Os atores estão todos muito bem. Escalar o attractive e bonitão Sharpe como Mozart – em bastante contraste com o Tom Hulce do filme, com sua energia Harpo Marx e sua estranha risada explosiva – sinaliza que esta pretende ser uma abordagem séria do materials. (Os créditos de abertura animados, nos quais uma ovelha é estripada para fazer cordas de violino, ressaltam a impressão.) Bettany também é mais contido, mais monástico como Salieri do que seu antecessor no cinema, vencedor do Oscar, F. Murray Abraham. A série, que pode chegar ao melodrama, com o diretor Julian Farino acumulando montagens de flash e efeitos de câmera embriagados, é melhor quando os dois estão simplesmente conversando; Mozart é incapaz de reconhecer a antipatia de Salieri através de sua assumida cordialidade (ele é simples assim), e Salieri está honestamente intrigado por Mozart, apesar de tudo.

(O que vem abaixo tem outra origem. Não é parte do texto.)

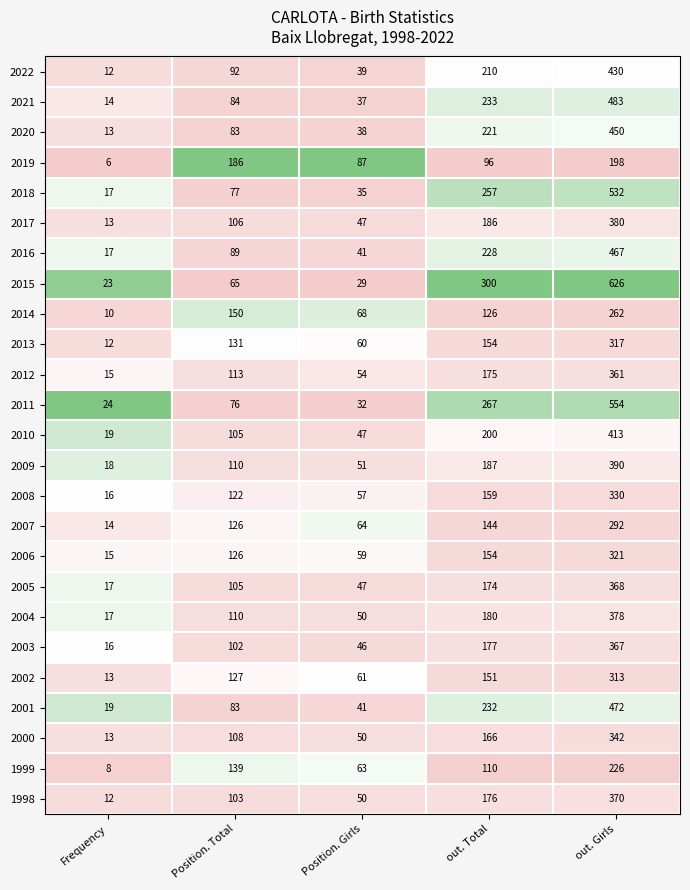

What is the difference between the maximum and minimum values in the 2011 series?

530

As cinebiografias são suspeitas como classe, embora “Amadeus”, que é claramente um trabalho de imaginação, obtenha pelo menos uma aprovação parcial. A série, filmada em Budapeste, Hungria – não muito longe de Viena – recria alguns eventos documentados, incluindo o famoso duelo de piano de Mozart com Muzio Clementi e o funeral de seu estorninho de estimação, e é, claro, cheio de pompa de época. Temos vislumbres de “O Rapto do Serralho”, “As Bodas de Fígaro” e “A Flauta Mágica” — óperas, além do inacabado “Réquiem” que figura na trama remaining de Salieri, são praticamente as únicas obras aqui mencionadas porque possuem enredos e personagens e podem ser usadas para sugerir motivações psicológicas duvidosas por parte do compositor. “Don Giovanni” de alguma forma trata das questões do pai de Mozart. (Você não saberia por “Amadeus” que o homem escreveu 41 sinfonias, 27 concertos para piano e assim por diante.)

Os factos biográficos mais amplos são obedecidos, mas “Amadeus” é fundamentalmente a-histórico e por vezes implausível: só se pode confiar nele como televisão.